Tout le monde se souvient de la tempête Xynthia, et une question vient de suite à l’esprit : ses graves conséquences auraient-elles pu être évitées ? C’est de ce point que part Mathilde Gralepois, maître de conférence à l’Université François Rabelais de Tours et chercheuse au CITERES, en se demandant si une inondation, l’événement naturel le plus étendu en France, est le fruit d’un phénomène exceptionnel ou d’une contradiction entre plusieurs services de politique locale, notamment ceux de l’aménagement du territoire, de la prévention des risques et du développement durable.

L’auteur nous rappelle que la conscientisation d’une nécessité de mesures de prévention contre les risques naturels liés aux inondations est assez récente ; il faudra attendre les années 80 pour voir un début de raisonnement sur l’environnement dans les métropoles, puis une prise en mains par l’Etat, en 1995, des plans de prévention des risques naturels. De plus, la décentralisation de 1982-1986 va quelque peu compliquer la chose.

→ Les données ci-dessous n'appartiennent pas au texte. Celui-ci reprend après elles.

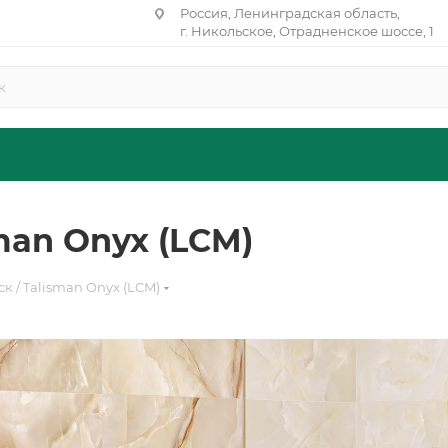
Россия, Ленинградская область,
г. Никольское, Отрадненское шоссе, 1
man Onyx (LCM)
к / Talisman Onyx (LCM)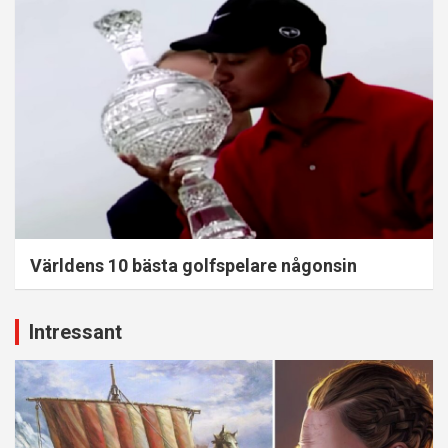
Världens 10 bästa golfspelare någonsin
Intressant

Au fur et à mesure des pages, Mathilde Gralepois prend le risque dédalique de mettre le nez dans les rapports politiques entre les collectivités territoriales et l’Etat : Celui-ci va rédiger un « porter-à-connaissance », document de données hydrographiques et hydrologiques sur lequel devront se baser les collectivités pour tracer leurs plans d’urbanisme ou donner les permis de construire. L’Etat conservant une primauté de décision sur les collectivités locales, c’est le premier rapport de force entre les deux pouvoirs publics.

Et les inondations dans tout ça ? Les zones passibles d’être sinistrées sont délimitées dans un plan de prévention d’inondation composé d’une carte et d’un règlement. L’Etat, encore une fois, le rédige. L’inconvénient est que ce plan n’est pas articulé avec celui d’urbanisme. Nouveau couac administratif.

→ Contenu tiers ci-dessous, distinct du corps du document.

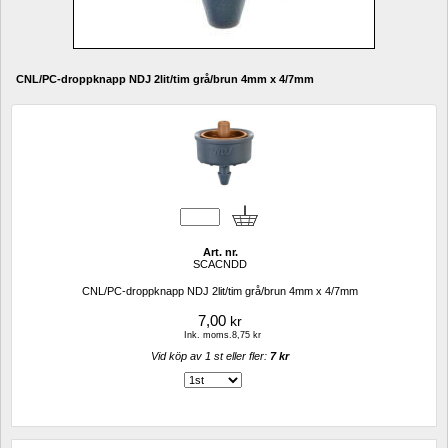
CNL/PC-droppknapp NDJ 2lit/tim grå/brun 4mm x 4/7mm
Art. nr.
SCACNDD
CNL/PC-droppknapp NDJ 2lit/tim grå/brun 4mm x 4/7mm
7,00
kr
Ink. moms.8,75 kr
Vid köp av 1 st eller fler: 
7 kr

Dernier accrochage, l’Etat se doit de caractériser l’aléa, autrement dit d’analyser le risque d’inondation de manière physique mais aussi selon les enjeux territoriaux. Seulement, les enjeux (commerciaux, sociaux, fonciers) leur sont fournis par les collectivités territoriales qui, ne voulant pas dévoiler leurs projets à l’avance, ne donnent pas toutes les informations nécessaires.

Enfin, la prévision des inondations n’a jamais été prise en cause dans l’Agenda 21, texte référent quant au développement durable urbain. Ce concept est resté selon l’auteure trop naturaliste et a délaissé la partie de la prévention des risques naturels.

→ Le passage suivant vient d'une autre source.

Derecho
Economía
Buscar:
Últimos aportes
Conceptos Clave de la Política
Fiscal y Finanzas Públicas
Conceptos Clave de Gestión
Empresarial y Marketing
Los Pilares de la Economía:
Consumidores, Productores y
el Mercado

En mettant le doigt dans l’engrenage et en prenant comme exemple les villes de Lyon et de Nantes, Mathilde Gralepois nous offre une vision de la dichotomie politique, de sa sectorisation quant à un phénomène comme les inondations ; ajouté à cela un manque criant de participation active de la population qui voit les décisions d’aménagement urbain passer devant son nez sans en voir les tenants. Un livre malheureusement d’actualité avec le récent scandale de l’ONEMA et de l’opacité des données publiques sur l’eau.

Ce livre est hautement recommandable pour effectuer une première approche du système politique local français et pour se sensibiliser aux difficultés administratives pour mettre en place des installations préventives contre les inondations, pourtant friandes du territoire hexagonal.